PROBLEM TO SOLVE:
Pick out each line below that contains the string "attire", and copy those lines. Case counts when matching.
── DATA LISTING
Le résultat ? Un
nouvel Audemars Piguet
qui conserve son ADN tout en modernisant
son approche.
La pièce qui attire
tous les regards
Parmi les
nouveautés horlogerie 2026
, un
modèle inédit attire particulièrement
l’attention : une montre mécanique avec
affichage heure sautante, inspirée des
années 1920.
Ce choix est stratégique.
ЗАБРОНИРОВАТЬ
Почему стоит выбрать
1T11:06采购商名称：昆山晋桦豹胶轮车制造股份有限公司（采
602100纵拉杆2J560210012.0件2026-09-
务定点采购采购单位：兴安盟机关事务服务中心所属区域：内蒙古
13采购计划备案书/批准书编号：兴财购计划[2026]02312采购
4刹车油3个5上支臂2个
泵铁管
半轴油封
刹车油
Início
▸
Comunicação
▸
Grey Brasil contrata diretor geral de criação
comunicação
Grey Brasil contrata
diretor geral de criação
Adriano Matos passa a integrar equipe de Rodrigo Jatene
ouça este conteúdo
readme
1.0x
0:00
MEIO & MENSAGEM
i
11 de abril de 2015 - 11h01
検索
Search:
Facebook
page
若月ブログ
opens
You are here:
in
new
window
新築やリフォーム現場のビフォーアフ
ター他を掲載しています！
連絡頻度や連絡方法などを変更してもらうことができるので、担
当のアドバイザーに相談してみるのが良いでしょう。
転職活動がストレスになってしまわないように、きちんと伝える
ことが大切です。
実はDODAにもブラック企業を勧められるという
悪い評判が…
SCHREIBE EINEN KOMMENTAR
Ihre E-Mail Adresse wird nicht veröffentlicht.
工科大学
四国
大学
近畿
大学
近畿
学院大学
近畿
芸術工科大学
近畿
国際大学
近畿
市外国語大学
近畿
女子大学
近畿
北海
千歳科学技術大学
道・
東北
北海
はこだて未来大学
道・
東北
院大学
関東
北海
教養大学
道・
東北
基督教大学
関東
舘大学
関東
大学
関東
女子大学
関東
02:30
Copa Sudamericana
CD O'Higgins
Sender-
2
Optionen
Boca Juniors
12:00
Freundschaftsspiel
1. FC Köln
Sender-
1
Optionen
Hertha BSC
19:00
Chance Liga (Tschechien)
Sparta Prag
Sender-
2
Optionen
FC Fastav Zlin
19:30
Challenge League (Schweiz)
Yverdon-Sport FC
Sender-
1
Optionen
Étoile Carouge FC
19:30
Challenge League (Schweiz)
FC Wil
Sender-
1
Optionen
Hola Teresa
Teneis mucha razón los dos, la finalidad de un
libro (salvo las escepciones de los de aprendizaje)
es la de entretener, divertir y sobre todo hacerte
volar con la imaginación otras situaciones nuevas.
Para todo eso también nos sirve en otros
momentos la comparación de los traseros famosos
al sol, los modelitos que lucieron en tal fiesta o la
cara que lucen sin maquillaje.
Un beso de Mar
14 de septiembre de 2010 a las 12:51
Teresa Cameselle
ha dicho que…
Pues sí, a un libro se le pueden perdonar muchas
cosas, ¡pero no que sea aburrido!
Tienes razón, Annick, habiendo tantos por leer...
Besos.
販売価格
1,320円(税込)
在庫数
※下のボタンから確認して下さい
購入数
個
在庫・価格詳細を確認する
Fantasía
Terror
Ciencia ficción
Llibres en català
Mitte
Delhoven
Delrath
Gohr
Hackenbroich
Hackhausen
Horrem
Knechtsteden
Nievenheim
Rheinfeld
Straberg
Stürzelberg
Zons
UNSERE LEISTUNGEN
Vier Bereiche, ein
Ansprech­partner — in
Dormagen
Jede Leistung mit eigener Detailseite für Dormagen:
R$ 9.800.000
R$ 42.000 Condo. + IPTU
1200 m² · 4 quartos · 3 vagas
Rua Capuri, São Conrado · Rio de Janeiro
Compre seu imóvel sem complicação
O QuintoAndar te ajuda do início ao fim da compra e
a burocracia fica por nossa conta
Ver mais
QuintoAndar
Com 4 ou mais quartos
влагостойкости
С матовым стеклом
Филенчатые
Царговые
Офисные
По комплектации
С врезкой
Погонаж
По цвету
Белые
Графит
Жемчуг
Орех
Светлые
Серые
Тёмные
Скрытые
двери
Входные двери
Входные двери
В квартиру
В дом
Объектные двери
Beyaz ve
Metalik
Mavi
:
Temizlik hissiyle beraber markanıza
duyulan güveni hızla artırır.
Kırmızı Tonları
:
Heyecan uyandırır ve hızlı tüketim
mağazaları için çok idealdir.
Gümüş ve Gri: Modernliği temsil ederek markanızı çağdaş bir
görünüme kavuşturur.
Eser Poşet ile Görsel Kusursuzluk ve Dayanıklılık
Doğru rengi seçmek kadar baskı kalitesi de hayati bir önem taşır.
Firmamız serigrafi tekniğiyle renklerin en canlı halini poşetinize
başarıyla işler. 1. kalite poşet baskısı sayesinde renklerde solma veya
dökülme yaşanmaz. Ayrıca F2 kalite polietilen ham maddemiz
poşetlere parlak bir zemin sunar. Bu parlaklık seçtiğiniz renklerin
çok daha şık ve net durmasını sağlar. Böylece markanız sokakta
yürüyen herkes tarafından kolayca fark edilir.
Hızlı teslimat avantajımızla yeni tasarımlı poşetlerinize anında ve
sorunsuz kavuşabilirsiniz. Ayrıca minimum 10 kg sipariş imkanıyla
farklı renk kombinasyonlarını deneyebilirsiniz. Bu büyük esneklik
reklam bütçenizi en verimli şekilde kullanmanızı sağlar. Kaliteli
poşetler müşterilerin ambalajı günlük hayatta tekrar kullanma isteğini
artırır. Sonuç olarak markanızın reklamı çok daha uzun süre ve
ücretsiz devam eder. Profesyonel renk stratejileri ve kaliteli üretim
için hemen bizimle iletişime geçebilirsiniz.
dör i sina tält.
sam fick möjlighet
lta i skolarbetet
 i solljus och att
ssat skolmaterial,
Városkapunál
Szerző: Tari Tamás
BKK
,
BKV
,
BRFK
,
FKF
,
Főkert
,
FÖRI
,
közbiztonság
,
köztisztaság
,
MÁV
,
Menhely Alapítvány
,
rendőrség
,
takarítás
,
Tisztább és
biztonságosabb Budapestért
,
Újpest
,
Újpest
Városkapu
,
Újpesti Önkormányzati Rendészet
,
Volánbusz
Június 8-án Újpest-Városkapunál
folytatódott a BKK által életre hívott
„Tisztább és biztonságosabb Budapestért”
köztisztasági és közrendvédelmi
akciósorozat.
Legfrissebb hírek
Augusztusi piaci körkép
────
EXERCISE SOLUTION:
La pièce qui attire
modèle inédit attire particulièrement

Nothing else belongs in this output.